Just as God was right, Ruti Grossman was right.
Finally, Judaism offers us one more form of healing from trauma: responding to the situation we face by doing the most good we can.
After God’s poem and promise, God gives Noach a set of mitzvot, commandments. These are the Noachide laws, the Torah’s way of articulating the laws of decency that bind all of humanity together, across all lines of ethnicity and religion. The central one is the prohibition of murder. The reason God gives for prohibiting murder is: “for in the image of God / God made the human being.”
This emphasis on the good we can do grows even more heightened in this week’s parashah, Parashat Lech Lecha. God calls out to Avraham, at this point still named Avram, “Go forth, lech lecha… and be a blessing, veh-h’yei brachah” (Bereishit 12:1-2).
Here, we reach a pivotal shift in the Torah. Noach was told what not to do. Avraham is given a positive call for what to do. Noach, coming immediately after destruction, receives the foundational mitzvah not to murder. Because Avraham stands on Noach’s shoulders, he is in a different position that allows him to go on a journey and to be a blessing.

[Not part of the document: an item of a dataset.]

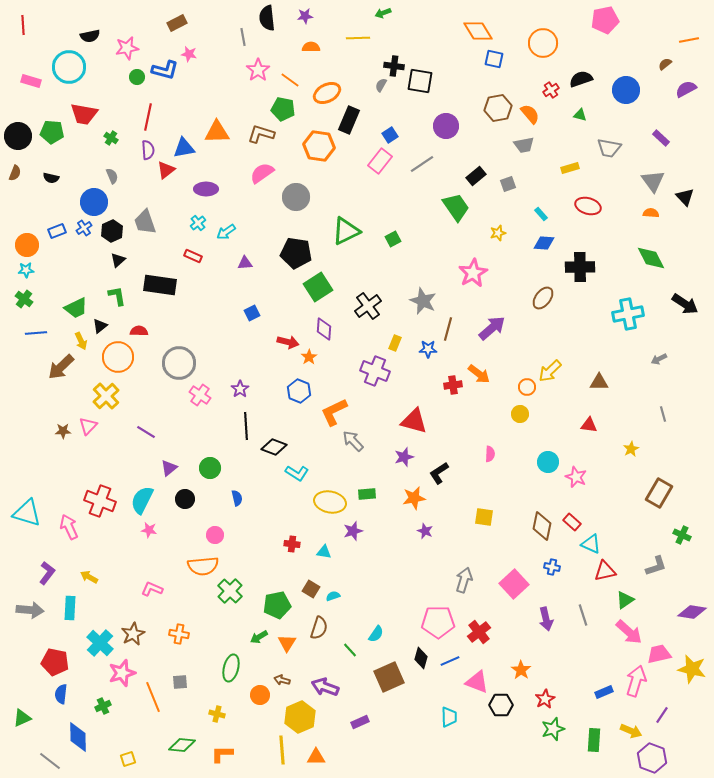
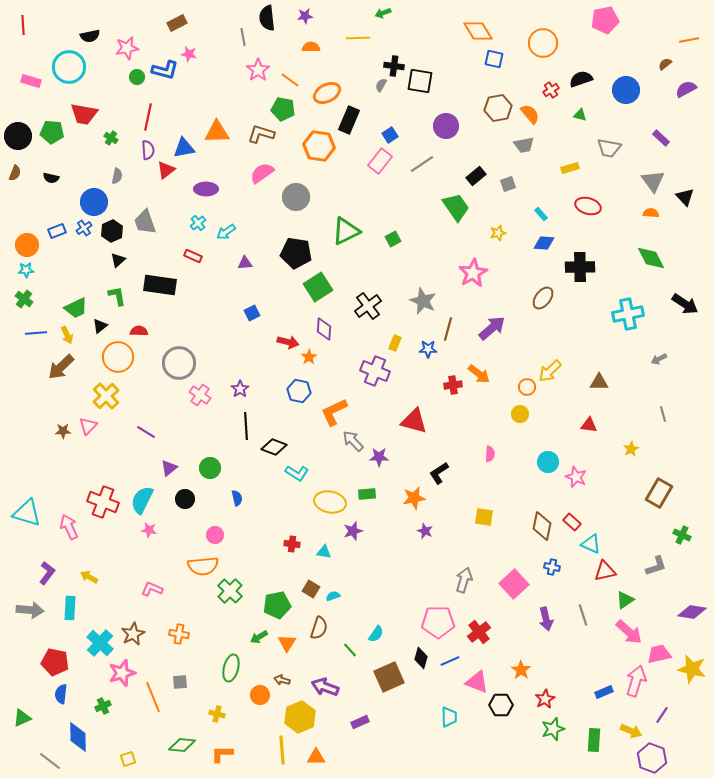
gray semicircle at (112, 176): moved 5 px right; rotated 35 degrees clockwise
yellow arrow at (81, 341): moved 14 px left, 6 px up
blue hexagon at (299, 391): rotated 10 degrees counterclockwise
purple star at (404, 457): moved 25 px left; rotated 18 degrees clockwise
red cross at (100, 501): moved 3 px right, 1 px down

In the arc from Noach to Avraham, we see that each of us can, and must, find the difference we can make in our own unique ways. In the face of trauma, sometimes we can feel helpless. We may look at the enormity of tragedy and wonder if maybe there is nothing we can do to make the situation better.
Judaism encourages us to look for what we can do. Even when the difference we make is small, the situation is that much better than it was before. Each mitzvah we do like Noach, each way we fulfill Avraham’s charge to “be a blessing,” brings us that much closer to solid ground after the storm. Knowing we have brought that time closer deepens our healing.
May we feel this healing spirit and energy of purpose, in this arc stretching out from Noach to Avraham, ahead to the writer of Psalm 34 in ancient Israel, through Jewish history to Radak in medieval Occitania inspired by Noach’s story, and ahead to Ruti Grossman’s call, “We will live,” “Nichyeh.” This affirmation of life, this force of love that they knew – if this is not God’s presence, what is? As this Divine Presence comforted them, may it comfort us, and may we comfort each other.